Back in the day, while every other designer used the same old  sheet metal, or fabric, instead of innovating aviation, Burt Rutan broke all conventions by pioneering the “moldless composite construction method” for aircraft building, now an industry standard.

Burt Rutan and me (sort of)

That simply means, the fiberglass is laid over another material with the shape of the part to be produced. In our case, this material is foam! Yes, foam! No, this time it's not a joke! This foam is very light (about 2 lbs per cubic foot), easily shaped with simple tools, and provides the framework for the part. The foam is somewhat similar to the blue foam used in the construction business for thermal insulation, but it is specific for airplane construction, of course.

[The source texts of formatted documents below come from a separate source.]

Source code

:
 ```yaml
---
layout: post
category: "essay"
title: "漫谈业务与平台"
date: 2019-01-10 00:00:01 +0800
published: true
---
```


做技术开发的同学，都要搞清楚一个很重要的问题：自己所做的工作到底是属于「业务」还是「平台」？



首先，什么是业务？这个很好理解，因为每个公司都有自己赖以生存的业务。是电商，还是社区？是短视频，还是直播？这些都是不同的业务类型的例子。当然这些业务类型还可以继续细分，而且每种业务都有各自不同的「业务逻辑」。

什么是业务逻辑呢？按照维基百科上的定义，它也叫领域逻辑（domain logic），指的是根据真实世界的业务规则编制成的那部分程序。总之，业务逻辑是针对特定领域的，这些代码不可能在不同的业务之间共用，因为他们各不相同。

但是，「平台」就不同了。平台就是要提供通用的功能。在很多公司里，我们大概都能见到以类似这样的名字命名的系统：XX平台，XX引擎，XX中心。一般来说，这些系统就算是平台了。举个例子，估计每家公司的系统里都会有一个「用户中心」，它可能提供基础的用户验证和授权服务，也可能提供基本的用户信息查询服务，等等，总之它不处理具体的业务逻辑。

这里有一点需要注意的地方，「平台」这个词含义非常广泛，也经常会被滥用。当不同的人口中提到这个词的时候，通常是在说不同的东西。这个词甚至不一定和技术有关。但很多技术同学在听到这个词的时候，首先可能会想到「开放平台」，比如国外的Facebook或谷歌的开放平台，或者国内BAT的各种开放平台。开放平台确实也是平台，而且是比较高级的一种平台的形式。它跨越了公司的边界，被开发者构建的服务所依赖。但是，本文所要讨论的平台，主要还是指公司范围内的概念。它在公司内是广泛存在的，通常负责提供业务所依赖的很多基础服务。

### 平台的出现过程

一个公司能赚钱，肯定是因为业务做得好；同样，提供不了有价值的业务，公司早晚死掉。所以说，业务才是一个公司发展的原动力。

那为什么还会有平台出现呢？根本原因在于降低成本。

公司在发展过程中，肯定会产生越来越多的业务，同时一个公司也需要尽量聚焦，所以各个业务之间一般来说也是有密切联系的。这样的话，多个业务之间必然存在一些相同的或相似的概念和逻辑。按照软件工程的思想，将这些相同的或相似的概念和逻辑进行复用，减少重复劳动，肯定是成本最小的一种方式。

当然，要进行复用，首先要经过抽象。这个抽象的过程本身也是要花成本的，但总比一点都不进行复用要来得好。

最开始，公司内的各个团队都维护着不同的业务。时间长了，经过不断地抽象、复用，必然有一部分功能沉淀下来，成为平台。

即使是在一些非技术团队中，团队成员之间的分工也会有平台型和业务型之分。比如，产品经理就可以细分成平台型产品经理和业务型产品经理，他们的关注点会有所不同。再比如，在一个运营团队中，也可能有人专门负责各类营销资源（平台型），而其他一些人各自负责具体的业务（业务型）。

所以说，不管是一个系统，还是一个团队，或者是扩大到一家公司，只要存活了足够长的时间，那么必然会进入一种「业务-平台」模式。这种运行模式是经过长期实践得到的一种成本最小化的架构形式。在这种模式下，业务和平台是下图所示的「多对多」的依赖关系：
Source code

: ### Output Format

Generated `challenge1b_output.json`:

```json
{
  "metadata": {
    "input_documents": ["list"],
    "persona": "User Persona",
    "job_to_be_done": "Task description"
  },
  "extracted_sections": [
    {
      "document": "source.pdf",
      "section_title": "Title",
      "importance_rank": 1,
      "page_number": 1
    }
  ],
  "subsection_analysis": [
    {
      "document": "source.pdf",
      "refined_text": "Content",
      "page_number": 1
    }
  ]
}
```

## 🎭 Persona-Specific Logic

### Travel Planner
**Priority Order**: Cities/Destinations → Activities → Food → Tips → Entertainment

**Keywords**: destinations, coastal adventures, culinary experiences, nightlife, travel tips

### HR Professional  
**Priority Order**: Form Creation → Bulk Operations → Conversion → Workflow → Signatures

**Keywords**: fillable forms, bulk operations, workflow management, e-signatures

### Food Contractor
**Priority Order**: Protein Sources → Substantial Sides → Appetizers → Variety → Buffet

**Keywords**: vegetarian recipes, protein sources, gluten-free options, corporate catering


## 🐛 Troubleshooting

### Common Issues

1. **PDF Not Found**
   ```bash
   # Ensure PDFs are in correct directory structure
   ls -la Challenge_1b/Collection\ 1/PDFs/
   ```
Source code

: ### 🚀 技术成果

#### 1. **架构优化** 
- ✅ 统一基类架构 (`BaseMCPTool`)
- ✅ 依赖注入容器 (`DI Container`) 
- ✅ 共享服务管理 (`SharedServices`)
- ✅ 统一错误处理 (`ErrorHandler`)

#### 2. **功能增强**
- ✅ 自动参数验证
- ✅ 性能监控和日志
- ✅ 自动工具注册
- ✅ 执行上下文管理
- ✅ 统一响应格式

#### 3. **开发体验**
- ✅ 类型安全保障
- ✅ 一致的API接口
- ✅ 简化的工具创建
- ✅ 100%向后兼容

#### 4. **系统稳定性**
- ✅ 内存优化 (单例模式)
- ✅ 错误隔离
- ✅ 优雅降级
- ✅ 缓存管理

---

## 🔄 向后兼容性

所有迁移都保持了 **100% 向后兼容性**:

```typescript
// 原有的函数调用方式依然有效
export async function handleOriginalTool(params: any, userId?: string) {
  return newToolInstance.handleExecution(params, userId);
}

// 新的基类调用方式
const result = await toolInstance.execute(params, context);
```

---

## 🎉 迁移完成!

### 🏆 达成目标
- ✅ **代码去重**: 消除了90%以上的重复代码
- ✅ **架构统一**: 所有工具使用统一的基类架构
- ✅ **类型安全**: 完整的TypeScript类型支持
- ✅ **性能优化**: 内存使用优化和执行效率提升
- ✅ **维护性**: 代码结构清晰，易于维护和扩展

To be precise, there are at least three to four different types of foam used in the Long EZ building, but you get the idea. The key to this system is the relative ease in shaping the parts, with nothing more than a kitchen knife and a sanding block, things most anyone would already own.

... or you could buy some new fancy tool to do the same thing!

It is important to note that while the foam lends the shape to the structure, it is not a structural material, fiberglass is, but the foam provides other benefits, like resistance to "oil canning", and displaces air that would expand and contract within the part, possibly creating condensation and freezing of moisture, and perhaps cracking of the piece.

"Oil canning" of sheet metal surface

Probably one of the greatest advantages of this construction method is the ability to create rivet-free compound shapes, that would be nearly impossible to reproduce with any other material. 

Compound shape example

Strength, resistance to corrosion, and light weight, are also composite traits that endear this construction method to the aircraft industry.